PRINCE ALBERT -- Kyle Stubbert, a horror enthusiast who lives in Prince Albert, watches horror movies all year round and seeks to push the limits of what will jump start his fear.

“I enjoy the rush, it’s that feeling, the heart pounding, heart racing, kind of mind racing,” he said.

Haunted houses and horror films allow people the opportunity to engage with their fears in a safe environment, while still being able to activate the fight or flight response, said Margee Kerr, who devoted more than 10 years of her sociology research to the study of fear and the way people engage with horror.

“When we are in a space that we know is safe and have chosen to be in, we can incite those feelings through startle and scare, it can feel really good,” she said.

Fear is a natural survival instinct the body feels when faced with a terrifying situation. There are many physiological elements one can feel when visiting a haunted house, watching a scary movie and sharing ghost stories.

While collecting research for her latest book, Scream: Chilling Adventures in the Science of Fear, Kerr composed some of her data from the fear haunted house attendees experienced at ScareHouse in Pittsburgh, Pennsylvania.

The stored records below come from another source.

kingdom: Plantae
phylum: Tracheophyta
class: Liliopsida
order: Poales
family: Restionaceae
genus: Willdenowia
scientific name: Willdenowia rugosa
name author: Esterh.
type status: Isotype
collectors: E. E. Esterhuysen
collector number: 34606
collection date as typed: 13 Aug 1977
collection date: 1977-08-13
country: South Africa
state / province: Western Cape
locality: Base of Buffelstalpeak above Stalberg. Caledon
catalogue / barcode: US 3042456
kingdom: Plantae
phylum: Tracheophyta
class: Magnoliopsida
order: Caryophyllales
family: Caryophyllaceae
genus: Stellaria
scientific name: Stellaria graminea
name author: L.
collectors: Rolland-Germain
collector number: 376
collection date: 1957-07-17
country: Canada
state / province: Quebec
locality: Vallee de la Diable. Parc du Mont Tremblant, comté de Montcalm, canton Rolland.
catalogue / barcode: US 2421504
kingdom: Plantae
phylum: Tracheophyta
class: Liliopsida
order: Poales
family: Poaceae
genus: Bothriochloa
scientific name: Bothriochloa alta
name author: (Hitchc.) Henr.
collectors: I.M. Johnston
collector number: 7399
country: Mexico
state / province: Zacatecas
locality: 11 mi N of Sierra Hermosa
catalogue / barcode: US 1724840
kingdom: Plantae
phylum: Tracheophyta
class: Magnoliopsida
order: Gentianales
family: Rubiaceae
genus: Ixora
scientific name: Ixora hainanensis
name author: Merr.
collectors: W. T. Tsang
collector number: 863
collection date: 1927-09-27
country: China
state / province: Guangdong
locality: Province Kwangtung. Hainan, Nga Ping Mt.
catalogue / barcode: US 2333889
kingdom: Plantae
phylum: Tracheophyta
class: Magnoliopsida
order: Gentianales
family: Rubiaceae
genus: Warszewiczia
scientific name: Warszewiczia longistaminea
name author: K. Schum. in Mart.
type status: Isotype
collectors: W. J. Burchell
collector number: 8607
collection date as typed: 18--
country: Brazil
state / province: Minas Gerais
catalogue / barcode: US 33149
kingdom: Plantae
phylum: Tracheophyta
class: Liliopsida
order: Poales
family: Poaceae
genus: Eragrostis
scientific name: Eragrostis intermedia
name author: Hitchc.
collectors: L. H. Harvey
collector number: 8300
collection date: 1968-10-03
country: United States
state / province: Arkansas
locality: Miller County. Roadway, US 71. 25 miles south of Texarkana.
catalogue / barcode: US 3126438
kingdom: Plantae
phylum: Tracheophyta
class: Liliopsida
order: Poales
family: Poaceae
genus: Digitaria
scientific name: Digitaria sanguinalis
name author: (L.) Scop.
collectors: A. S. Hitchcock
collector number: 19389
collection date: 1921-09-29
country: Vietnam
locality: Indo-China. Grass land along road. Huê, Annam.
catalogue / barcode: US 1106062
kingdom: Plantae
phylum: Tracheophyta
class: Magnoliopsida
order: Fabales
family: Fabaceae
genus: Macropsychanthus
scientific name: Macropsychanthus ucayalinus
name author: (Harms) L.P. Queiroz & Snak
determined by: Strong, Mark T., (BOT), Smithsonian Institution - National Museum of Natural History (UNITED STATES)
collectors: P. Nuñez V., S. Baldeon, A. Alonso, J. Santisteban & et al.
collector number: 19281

When the arousal system in the body is activated, it can trigger a flow of “feel good” transmitters and hormones like endorphins, serotonin and adrenaline that influence the brain and body. For some, it is believed that the physical sensation in itself is enjoyable.

“When we are not dealing with threat or injury, it can feel good when we increase our experienced knowledge …especially the endorphins, dopamine, those are associated with that euphoric feeling.”

Fun fear is healthy and encourages people to test their limits in a safe environment, she said. The horror genre is always finding new ways to test their audiences’ boundaries and although Stubbert is used to experiencing a good scare, he is not exempt from a good spook.

“I’m not unscareable by any means, I’ve been scared many times and I still enjoy it, technology is moving forward and I think the scares will move forward with it.”